Billy Budd, Sailor
Billy Budd should be unequivocally found not guilty. This is not to suggest that Billy Budd isn’t culpable in Claggart’s death; without question he is. Nor would my vote of not guilty be meant to suggest that Billy escape all responsibility for his transgression. But to find Billy Budd guilty of a capital offense simply to retain allegiance to proscribed rules of conduct is to remove all the moral value behind those rules.
The digressive intrusion into the story of the events surrounding the mutiny at Nore provides a thematic underscore to my ruling. Under the strict charter of the Mutiny Act, those men would have been executed. And yet, having done so the result would have been many of those mutineers failing to act patriotically at Trafalgar. The point is that a capital punishment for any crime is irrefutable and allows for no opportunity for redemption. This is especially disheartening considering the circumstances of Claggart’s death which at best could be described as aggravated manslaughter rather than murder.

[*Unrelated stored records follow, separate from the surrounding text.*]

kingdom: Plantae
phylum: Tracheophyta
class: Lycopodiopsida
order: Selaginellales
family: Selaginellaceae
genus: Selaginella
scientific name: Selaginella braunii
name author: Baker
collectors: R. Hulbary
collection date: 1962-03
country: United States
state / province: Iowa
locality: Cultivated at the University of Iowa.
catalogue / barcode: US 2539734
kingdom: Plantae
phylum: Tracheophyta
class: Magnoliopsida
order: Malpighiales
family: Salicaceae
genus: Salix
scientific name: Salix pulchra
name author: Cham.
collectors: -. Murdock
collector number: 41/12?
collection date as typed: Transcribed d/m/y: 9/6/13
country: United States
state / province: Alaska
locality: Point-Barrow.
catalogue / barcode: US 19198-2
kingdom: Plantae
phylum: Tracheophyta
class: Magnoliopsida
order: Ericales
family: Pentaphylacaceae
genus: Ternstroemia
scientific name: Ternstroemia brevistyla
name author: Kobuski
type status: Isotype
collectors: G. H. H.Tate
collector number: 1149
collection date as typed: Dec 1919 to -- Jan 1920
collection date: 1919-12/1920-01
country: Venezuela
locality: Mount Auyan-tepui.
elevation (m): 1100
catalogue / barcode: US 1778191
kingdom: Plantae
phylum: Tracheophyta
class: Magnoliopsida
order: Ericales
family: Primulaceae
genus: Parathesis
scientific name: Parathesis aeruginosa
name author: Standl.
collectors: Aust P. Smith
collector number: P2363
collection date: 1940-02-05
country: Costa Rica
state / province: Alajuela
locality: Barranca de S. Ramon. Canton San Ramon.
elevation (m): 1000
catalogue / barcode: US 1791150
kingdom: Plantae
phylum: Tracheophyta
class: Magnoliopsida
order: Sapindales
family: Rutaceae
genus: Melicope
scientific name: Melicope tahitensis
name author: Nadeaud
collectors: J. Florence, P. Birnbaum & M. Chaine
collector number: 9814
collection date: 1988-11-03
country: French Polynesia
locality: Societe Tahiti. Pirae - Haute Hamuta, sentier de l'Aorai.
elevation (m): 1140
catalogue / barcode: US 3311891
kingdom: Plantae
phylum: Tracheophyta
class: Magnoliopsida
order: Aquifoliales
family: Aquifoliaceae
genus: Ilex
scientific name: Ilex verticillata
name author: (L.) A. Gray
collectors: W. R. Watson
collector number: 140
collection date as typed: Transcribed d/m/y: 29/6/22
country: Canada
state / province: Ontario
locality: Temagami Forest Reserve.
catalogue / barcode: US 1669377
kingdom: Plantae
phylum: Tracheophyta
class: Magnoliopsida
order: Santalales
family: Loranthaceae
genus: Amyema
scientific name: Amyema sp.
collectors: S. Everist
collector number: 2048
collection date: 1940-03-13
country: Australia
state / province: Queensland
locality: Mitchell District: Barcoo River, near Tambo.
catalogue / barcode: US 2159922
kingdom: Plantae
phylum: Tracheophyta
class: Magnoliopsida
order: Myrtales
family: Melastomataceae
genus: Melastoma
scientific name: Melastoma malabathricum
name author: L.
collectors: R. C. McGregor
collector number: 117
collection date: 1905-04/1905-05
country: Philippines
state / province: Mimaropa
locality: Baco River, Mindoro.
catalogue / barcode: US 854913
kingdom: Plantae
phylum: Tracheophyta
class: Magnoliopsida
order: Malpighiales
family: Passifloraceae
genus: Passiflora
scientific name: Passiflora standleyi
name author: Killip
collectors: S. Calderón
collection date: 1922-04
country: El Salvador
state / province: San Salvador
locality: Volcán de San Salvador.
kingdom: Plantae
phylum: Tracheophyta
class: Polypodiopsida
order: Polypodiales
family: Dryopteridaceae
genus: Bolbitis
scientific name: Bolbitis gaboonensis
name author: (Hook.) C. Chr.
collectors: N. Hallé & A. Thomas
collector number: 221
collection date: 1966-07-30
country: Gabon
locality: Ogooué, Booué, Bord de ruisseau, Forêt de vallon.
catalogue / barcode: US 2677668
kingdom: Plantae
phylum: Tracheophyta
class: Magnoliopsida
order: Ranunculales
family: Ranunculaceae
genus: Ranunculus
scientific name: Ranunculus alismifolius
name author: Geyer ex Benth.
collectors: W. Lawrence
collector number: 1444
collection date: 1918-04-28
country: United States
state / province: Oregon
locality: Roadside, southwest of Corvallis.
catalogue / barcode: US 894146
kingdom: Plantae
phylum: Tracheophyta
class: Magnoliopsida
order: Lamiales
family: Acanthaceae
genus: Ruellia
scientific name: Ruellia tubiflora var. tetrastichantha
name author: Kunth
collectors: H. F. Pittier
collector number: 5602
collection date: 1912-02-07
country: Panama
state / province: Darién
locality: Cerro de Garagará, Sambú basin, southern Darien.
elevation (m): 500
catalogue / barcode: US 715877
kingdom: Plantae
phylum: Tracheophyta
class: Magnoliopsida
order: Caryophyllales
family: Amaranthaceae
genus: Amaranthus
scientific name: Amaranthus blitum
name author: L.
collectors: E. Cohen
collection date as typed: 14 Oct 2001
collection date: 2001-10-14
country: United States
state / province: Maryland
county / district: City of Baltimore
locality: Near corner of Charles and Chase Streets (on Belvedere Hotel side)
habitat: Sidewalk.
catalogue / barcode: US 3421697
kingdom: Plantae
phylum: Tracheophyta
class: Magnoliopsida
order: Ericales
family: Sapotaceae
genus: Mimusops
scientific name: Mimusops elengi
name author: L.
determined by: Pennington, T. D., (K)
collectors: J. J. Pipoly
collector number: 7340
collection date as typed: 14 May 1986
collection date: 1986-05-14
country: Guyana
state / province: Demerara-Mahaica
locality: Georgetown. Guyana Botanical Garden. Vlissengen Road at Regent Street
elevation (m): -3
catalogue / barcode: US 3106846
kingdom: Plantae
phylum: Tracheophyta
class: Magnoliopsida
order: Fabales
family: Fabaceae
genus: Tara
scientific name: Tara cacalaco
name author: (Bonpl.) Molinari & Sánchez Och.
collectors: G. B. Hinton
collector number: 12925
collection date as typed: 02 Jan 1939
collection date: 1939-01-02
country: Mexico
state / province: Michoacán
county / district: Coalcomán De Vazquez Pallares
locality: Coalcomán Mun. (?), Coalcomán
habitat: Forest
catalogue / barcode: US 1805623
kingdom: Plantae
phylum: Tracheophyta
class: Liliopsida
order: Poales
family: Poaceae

But the real issue is not capital punishment, but rather blind adherence to codified law. At one point Vere explains that the ship’s law proceeds from the Mutiny Act and then goes on to assert that the Mutiny Act is in the same spirit as war. War must have certain rules that are abided by or else there will be anarchy. But war as an idea-as opposed to a practice-is always immoral. Law as an idea-as opposed to a practice-is always moral. It is decidedly immoral for the British Navy to press men into service against their will. To allow them to do so will only result in further abuse. Obviously, there is no such thing as perfection in the law, but above all else the law should seek commitment to morality rather than to the letter of convenience.
It is convenience that costs Billy Budd his life. Capt. Vere may express deep concern over the larger morality at stake in condemning him to death, but if the Captain had refused he would be the one on trial. Vere’s decision is not to sacrifice Billy to the code of military law, but to sacrifice him to save his own neck-expressed in his final guilt-laden words. And that is ultimately why Billy must be found not guilty. To find him guilty for the sake of convenience will only result in propagation of immoral reluctance to question the authority of the Mutiny Act. Any Navy or military exists only to preserve the state which it serves; if in that service it violates the very moral foundations upon which the state finds a military necessary to preserve, then anarchy already exists. Condemning Billy Budd to death, then, is not an act that safeguards the integrity of the naval system, it is an act which promotes institutionalized disorder.